Fortunately, it is usually very simple for me to diagnose Achilles tendinopathy from talking with you about your symptoms and carrying out an examination. By gently pressing on the affected area, I will be able to determine the location of any pain, tenderness or swelling you have.
The most common indicators I'll be looking for are pain around the Achilles tendon and a thickened tendon. The type and severity of the pain will differ for each person, ranging from sharp and severe to dull and generalised.
Many people tell me they feel the worst symptoms the morning following exercise, a result of the Achilles tendon becoming stiff overnight.
You may need additional diagnostic scans to assess for other co-existing problems around the tendon.
There are a few different treatment options available for Achilles tendinopathy, conservative (non-surgical) and surgical. I will always advise non-surgical treatment first.

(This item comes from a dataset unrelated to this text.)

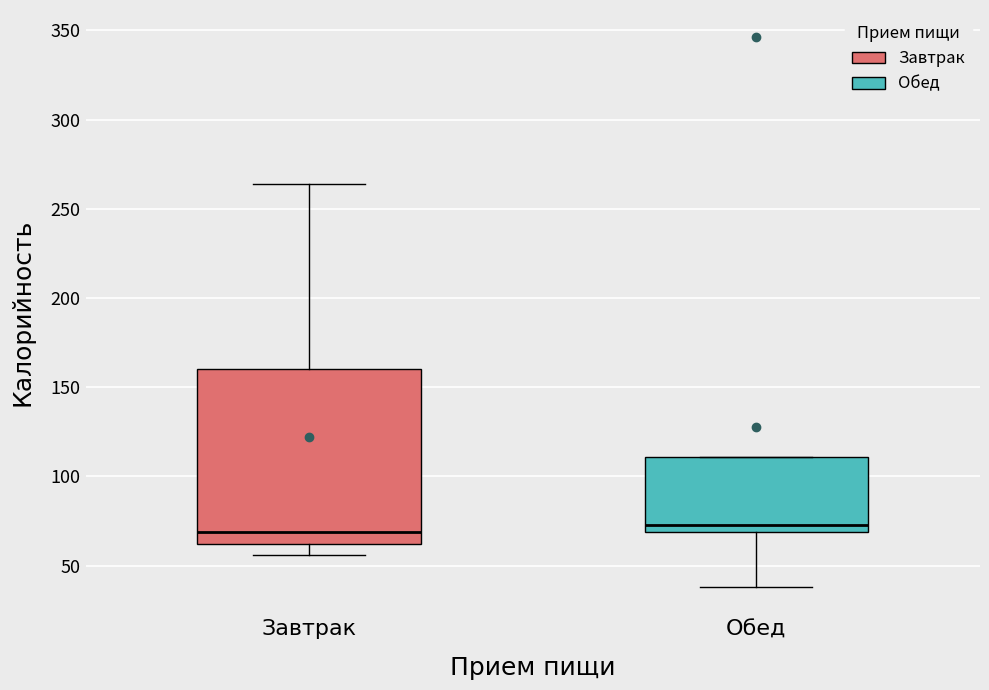

Reading left to right, transcribe this box plot: for each box, give where its median line is, the range the box spans, and where its two whiskers end, as read against the y-axis. The values are not printed on the chart, so give them approximately, as read against the axis.

Завтрак: median 70, box 60 to 160, whiskers 55 to 265
Обед: median 75, box 70 to 110, whiskers 40 to 110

Physiotherapy can be very good at helping relieve your symptoms (i.e. getting you out of pain) and helping to prevent future damage to the tendon. Your physiotherapist will be able to show you gentle stretching and strengthening exercises to carry out that will normally be very helpful. Using a heel lift insole is an effective way of off-loading the tendon, which will help reduce the pain further.
Pain relief medication and anti-inflammatories can also be of help and I'll talk with you about this when we meet. If these simple measures do not help, ultrasound therapy (shockwave) or a high-volume injection around the tendon may be recommended.

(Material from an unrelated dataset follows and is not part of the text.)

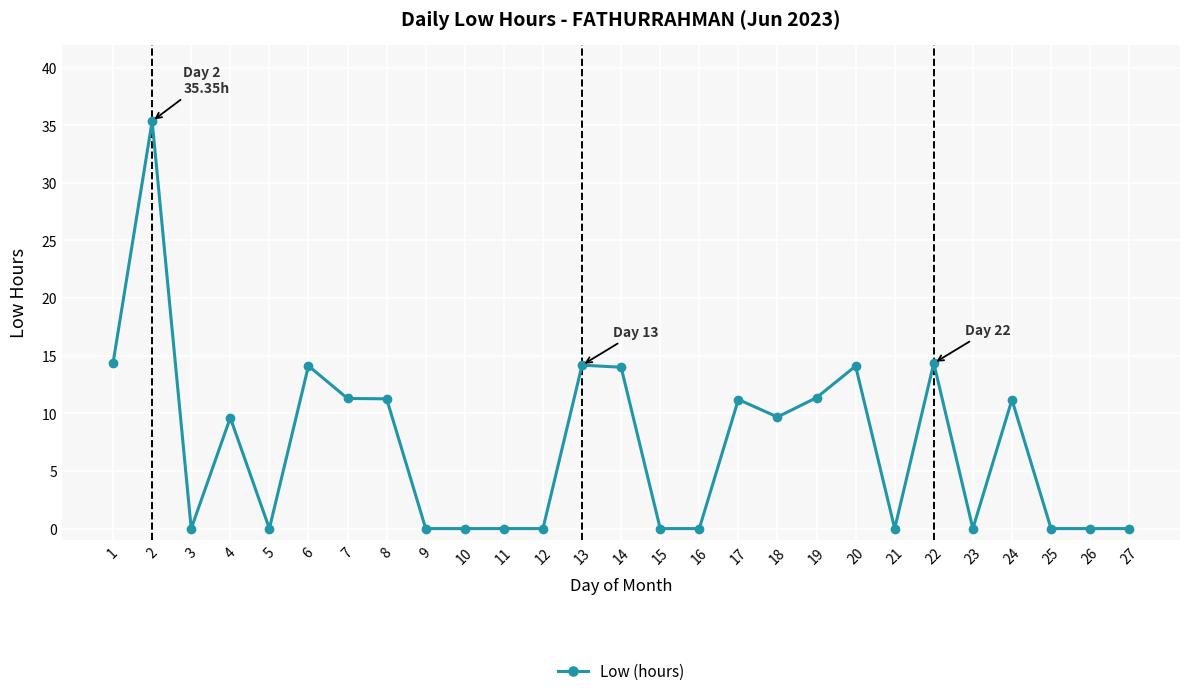

Is it true that the value at 12 is 15.8?

False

If the damage to your tendon is more significant and conservative treatment is ineffective, surgery may be needed. Should this be the case, I will talk you through the operation, explaining how it will be done and what you should expect you recovery to be like. The decision to have surgery is always yours to make, I will help ensure you have all the information you need to make an informed choice.
Your consultation is also a very good time to ask me any questions you have about treatment options, or to talk through any concerns with me. I am always happy to help.
Pain and swelling in the Achilles tendon can have a surprisingly big impact on our ability to walk, to move and to take part in everyday activities and sports.
When the pain is mild or intermittent, it can be easy to ignore it and put off getting it treated. When it becomes more painful, or painful for longer, most people start to think about getting expert help!
If you're at the stage of looking for help, it is very easy to arrange to see me at Circle. My private secretary will be delighted to schedule a time that's convenient for you. When we meet, I'll talk about your symptoms with you and will examine your foot and ankle to assess things. Once we know exactly what is causing your pain, I'll talk with you about the most suitable treatment options, so that you can decide what would be best for you.
A painful Achilles tendon can be frustrating and limiting. I will help get you out of pain so that you can get back to your normal activities again as soon as possible.